- YOUR GOAL:
Write the next part of the article about Aim Future's AI accelerator IP, picking up after its final paragraph.

- QUOTED PASSAGE:
• • • • •

Aim Future’s AI IP Targets the Edge
Aim Future’s AI accelerator IP targets performance ranging from 32 GOPS to 16 TOPS. It optionally offers the ability to perform incremental learning at the edge.
Aim Future is offering intellectual property (IP) that implements a tiled deep-learning accelerator (DLA) scaling to 16 trillion operations per second (TOPS). It targets low-power edge systems and features an unusual data format as well as a unique intra- and inter-tile communication structure. Some models include an incremental-learning option for training to recognize new images.
The NeuroMosaic Processor (NMP) technology scales from 32 billion operations per second (GOPS) to the full 16 TOPS. Although the scaling is flexible, the company is seeding the product line with three preconfigured designs that deliver up to 512 GOPS, 4 TOPS, or 16 TOPS. All are available for licensing now.

• • • • •

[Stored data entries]
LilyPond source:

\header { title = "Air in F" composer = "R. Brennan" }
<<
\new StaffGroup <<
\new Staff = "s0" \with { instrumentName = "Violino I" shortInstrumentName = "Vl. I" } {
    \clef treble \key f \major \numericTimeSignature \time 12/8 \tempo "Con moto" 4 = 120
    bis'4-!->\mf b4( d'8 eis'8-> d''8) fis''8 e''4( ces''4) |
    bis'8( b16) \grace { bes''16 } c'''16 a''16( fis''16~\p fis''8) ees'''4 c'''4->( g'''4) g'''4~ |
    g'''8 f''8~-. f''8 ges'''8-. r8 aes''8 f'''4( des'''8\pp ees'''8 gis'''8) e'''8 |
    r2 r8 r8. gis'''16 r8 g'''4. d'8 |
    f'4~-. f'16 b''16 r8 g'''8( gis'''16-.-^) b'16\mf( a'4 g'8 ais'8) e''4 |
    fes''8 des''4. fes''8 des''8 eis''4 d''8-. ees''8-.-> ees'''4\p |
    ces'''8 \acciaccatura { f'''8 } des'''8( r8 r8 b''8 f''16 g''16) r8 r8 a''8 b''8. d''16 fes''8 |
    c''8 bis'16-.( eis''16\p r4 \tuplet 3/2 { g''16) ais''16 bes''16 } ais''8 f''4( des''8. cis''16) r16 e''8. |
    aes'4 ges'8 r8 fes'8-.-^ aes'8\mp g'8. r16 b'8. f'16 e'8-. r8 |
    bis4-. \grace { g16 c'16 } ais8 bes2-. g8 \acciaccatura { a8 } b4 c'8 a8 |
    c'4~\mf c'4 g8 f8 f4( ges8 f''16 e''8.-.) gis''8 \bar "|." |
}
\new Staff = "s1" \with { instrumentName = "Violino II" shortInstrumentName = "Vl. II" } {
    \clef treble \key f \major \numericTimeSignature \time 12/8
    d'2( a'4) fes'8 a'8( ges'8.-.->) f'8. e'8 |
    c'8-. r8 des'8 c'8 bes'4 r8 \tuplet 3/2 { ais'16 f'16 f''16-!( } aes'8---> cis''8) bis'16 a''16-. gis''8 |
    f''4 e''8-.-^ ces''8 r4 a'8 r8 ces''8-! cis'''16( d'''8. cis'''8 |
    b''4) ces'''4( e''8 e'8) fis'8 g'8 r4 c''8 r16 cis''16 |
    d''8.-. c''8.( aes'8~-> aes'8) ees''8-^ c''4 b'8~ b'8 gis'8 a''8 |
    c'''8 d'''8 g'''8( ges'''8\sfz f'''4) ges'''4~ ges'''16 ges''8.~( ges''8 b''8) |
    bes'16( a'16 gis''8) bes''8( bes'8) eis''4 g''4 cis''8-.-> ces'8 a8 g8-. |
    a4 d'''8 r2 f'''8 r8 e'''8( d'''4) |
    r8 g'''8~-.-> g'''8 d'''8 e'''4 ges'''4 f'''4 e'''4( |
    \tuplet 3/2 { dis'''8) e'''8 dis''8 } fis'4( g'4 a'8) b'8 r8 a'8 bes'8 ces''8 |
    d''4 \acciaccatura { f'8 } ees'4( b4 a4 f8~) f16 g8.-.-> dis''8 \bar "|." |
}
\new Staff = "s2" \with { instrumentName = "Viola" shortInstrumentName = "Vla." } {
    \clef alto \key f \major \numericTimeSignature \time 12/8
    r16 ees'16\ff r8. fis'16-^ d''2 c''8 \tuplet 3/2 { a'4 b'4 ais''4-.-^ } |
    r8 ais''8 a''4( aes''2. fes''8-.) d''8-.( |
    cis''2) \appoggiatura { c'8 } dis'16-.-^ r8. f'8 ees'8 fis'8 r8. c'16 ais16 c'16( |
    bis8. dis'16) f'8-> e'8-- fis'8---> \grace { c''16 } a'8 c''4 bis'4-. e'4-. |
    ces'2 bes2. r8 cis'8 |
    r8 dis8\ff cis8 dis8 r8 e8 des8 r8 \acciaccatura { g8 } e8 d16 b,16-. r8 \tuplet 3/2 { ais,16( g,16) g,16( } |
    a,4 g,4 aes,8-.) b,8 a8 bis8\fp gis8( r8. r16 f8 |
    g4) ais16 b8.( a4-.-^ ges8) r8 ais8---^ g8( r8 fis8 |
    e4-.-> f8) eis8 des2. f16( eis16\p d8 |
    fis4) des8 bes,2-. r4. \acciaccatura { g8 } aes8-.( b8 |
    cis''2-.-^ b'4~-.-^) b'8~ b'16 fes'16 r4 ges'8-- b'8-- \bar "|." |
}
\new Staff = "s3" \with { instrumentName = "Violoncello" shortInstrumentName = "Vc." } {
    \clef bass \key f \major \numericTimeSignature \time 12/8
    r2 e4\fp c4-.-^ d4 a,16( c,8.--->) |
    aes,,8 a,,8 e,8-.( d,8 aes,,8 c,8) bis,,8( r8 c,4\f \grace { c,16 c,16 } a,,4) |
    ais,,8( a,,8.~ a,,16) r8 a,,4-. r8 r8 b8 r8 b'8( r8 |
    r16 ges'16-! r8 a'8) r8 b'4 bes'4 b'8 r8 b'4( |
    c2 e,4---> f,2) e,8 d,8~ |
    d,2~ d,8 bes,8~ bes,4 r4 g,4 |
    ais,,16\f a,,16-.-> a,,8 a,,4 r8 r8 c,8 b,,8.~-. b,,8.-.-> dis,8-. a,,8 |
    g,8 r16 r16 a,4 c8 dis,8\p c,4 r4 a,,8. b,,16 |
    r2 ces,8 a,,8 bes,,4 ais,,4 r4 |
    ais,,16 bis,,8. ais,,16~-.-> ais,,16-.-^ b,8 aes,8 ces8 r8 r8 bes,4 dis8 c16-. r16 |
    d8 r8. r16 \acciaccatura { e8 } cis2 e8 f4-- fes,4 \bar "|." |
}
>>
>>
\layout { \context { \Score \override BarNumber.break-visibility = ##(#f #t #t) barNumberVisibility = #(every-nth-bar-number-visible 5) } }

• • • • •

- EXERCISE RESULT:
Aim Future’s technology began as an internal core for Korean conglomerate LG, which employed it in consumer goods. But LG wanted to stay out of chipmaking, so it spun the group off in 2020 with an exclusive license to the technology. An original $1.8 million seed investment in 2021 funded the product’s evolution; a Series A round is imminent. CEO ChangSoo Kim’s background includes Cadence, Synopsys, and several other tech companies; CTO Jaehwa Kwak’s includes GTC Research and university research. The startup claims three customer licensees.
Performance data is based on an existing LG chip in a 28nm process. Clocking at 1.0GHz, unoptimized ResNet-50 models execute at 20 inferences per second (IPS) with DLA power at 600mW. Efficiency is about 2 TOPS per watt.